**** READING TEXT
Boost logo

Boost :

From: Oleg Abrosimov (beholder_at_[hidden])
Date: 2006-07-17 01:06:25


Beman Dawes wrote:
> "Oleg Abrosimov" <beholder_at_[hidden]> wrote
>> Hello Beman!
>>
>> The N1975 proposal has a section called "Important Design Decisions". It
>> is a very good place to put a rational why you've chosen the error
>> reporting strategy with system_error.
>>
>> currently, it has only one sentence "Because filesystem operations often
>> encounter unexpected runtime errors, the library by default reports
>> runtime errors via C++ exceptions, and ensures enough information is
>> provided for meaningful error messages, including internationalized
>> error messages."
>>
>> It is not enough to understand why you don't follow the way of other
>> portable file system frameworks. For example, in java language there are
>> IOException and its descendants like FileNotFoundException. It can be
>> said that it follows the usual OO-exception handling mantra - define a
>> hierarchy of exception classes and use them to report error conditions
>> from your functions. Furthermore, it can be said that it is a way to
>> abstract low-level system errors and provide only high level logical
>> errors (or exceptions).
>
> Yes, I'm well aware of that approach and was one of the participants in LWG
> at the time that approach was designed back in the early 1990's.

It seems that you are the right person to ask my questions. See below.
********
**REQUIRED TASKS**:
A – Which two Java exception classes does the mailing-list message name?
B – Carry on the mailing-list message about error reporting in the N1975 proposal, starting after its last sentence.
The material after the mailing-list message is not needed for what follows.
**** DATA SUPPLIED
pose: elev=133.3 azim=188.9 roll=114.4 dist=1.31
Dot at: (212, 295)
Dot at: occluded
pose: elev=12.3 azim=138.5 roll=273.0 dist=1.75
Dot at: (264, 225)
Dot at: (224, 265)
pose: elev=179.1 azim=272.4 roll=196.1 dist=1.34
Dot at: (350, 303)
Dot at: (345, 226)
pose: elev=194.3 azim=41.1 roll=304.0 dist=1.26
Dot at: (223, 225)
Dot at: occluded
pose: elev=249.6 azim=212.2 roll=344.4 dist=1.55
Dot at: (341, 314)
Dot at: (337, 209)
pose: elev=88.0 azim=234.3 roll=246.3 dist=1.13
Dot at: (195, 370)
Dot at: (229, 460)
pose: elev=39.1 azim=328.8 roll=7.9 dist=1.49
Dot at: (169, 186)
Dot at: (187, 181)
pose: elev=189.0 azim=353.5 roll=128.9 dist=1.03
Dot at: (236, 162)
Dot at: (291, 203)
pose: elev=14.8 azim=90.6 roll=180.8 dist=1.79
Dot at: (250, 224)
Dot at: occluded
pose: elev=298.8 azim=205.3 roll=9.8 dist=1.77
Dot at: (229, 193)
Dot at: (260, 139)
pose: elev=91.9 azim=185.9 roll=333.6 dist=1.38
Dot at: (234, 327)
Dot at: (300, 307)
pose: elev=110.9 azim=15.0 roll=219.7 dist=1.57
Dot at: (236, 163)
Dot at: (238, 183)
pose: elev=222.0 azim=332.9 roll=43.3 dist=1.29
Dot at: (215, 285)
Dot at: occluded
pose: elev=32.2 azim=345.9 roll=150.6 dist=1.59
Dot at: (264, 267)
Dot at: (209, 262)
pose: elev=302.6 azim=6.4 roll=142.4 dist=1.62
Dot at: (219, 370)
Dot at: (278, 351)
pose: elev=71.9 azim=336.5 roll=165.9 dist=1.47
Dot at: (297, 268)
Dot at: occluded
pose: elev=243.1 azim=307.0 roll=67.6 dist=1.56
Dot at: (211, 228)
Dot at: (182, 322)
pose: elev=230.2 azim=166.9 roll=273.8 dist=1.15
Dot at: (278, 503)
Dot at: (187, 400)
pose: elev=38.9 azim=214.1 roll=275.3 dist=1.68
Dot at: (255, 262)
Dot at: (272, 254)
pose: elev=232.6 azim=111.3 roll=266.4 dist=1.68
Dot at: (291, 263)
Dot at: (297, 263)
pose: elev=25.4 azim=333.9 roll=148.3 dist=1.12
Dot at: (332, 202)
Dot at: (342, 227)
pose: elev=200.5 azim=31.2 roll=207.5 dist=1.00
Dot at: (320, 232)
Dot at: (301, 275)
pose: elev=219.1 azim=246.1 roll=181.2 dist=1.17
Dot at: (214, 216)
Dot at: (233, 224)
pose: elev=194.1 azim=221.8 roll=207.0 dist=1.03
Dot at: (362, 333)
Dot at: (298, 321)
********
**SOLVED TASKS**:
A – IOException and FileNotFoundException.

B –
> A strength
> of such a high level approach is that it abstracts away a lot of differences
> between operating systems. But sometimes programmers need to deal with those
> lower level details. The set of error conditions that has to be dealt with
> is also open ended, and exception hierarchies where there is one exception
> for each error type have trouble dealing with that. There is also the issue
> of interface bloat - there are a very large number of potential errors, and
> having an exception type for each one of them become unwieldy.

There is also one more issue on client side. If library provides many
exception classes that can be thrown and user is interested in many of
them ( he can not just use catch(lib_base_exception&) {...} trick ) then
code becomes (1) _very_ bloated and (2) unmaintainable:

void some_client_func()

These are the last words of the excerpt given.